§ 本文:
┌──

このゼミでは、「現代社会と政治思想」というテーマを掲げて、環境問題と政治思想、エスニシティと政治思想、リージョナリズム(地域主義)と政治思想、ユートピアと政治思想という4つの課題に取り組みながら、「新しい政治」を模索している。毎年、課題ごとにグループを組み、各グループが1冊ずつ適切と考える本をテキストとして取り上げ読破するため、年間4冊読むことになる。しかし、近年、ゼミ生の減少により、3グループしか作れなくなった。そのため、使用テキストも3冊平均となっている。今年度は、「エスニシティと政治思想」のグループが作れなかったため、「環境問題と政治思想」グループの加藤尚武『新・環境倫理学のすすめ』(丸善ライブラリー、2005年)、「リージョナリズム(地域主義)と政治思想」グループの丸川哲史『リージョナリズム』(岩波書店、2003年)、「ユートピアと政治思想」のグループの坂上・巽・宮坂・坂本編著『ユートピアの期限』(慶應義塾大学出版会、2002年)の3冊をテキストとして使用した。

└──

§ 元データ:
┌──

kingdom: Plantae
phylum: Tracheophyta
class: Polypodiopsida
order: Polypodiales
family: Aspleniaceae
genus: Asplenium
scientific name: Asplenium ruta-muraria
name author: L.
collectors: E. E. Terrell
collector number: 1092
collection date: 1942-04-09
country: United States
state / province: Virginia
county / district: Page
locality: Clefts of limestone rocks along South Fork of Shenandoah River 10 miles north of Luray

└──

§ 読解の応用:
**1)** 本文の「このゼミでは、「現代社会と政」から「冊をテキストとして使用した。」までのすべてを、そのまま書き写しなさい。
**2)** 本文について、次の問いに答えなさい。
(a) このゼミが掲げているテーマは何か。
(b) 近年、3グループしか作れなくなったのはなぜか。
(c) 今年度、作れなかったのはどの課題のグループか。
**3)** 本文の内容を2文で要約しなさい。

§ 解答一覧:
**1)**
このゼミでは、「現代社会と政治思想」というテーマを掲げて、環境問題と政治思想、エスニシティと政治思想、リージョナリズム(地域主義)と政治思想、ユートピアと政治思想という4つの課題に取り組みながら、「新しい政治」を模索している。毎年、課題ごとにグループを組み、各グループが1冊ずつ適切と考える本をテキストとして取り上げ読破するため、年間4冊読むことになる。しかし、近年、ゼミ生の減少により、3グループしか作れなくなった。そのため、使用テキストも3冊平均となっている。今年度は、「エスニシティと政治思想」のグループが作れなかったため、「環境問題と政治思想」グループの加藤尚武『新・環境倫理学のすすめ』(丸善ライブラリー、2005年)、「リージョナリズム(地域主義)と政治思想」グループの丸川哲史『リージョナリズム』(岩波書店、2003年)、「ユートピアと政治思想」のグループの坂上・巽・宮坂・坂本編著『ユートピアの期限』(慶應義塾大学出版会、2002年)の3冊をテキストとして使用した。

**2)**
(a) 「現代社会と政治思想」
(b) ゼミ生が減少したため。
(c) 「エスニシティと政治思想」のグループ

**3)** このゼミは「現代社会と政治思想」をテーマに、環境問題・エスニシティ・リージョナリズム・ユートピアのそれぞれと政治思想という4つの課題に取り組み、「新しい政治」を模索している。課題ごとに組んだグループが1冊ずつテキストを読むが、近年はゼミ生の減少で3グループしか作れず、今年度も「エスニシティと政治思想」を除く3グループが3冊のテキストを使用した。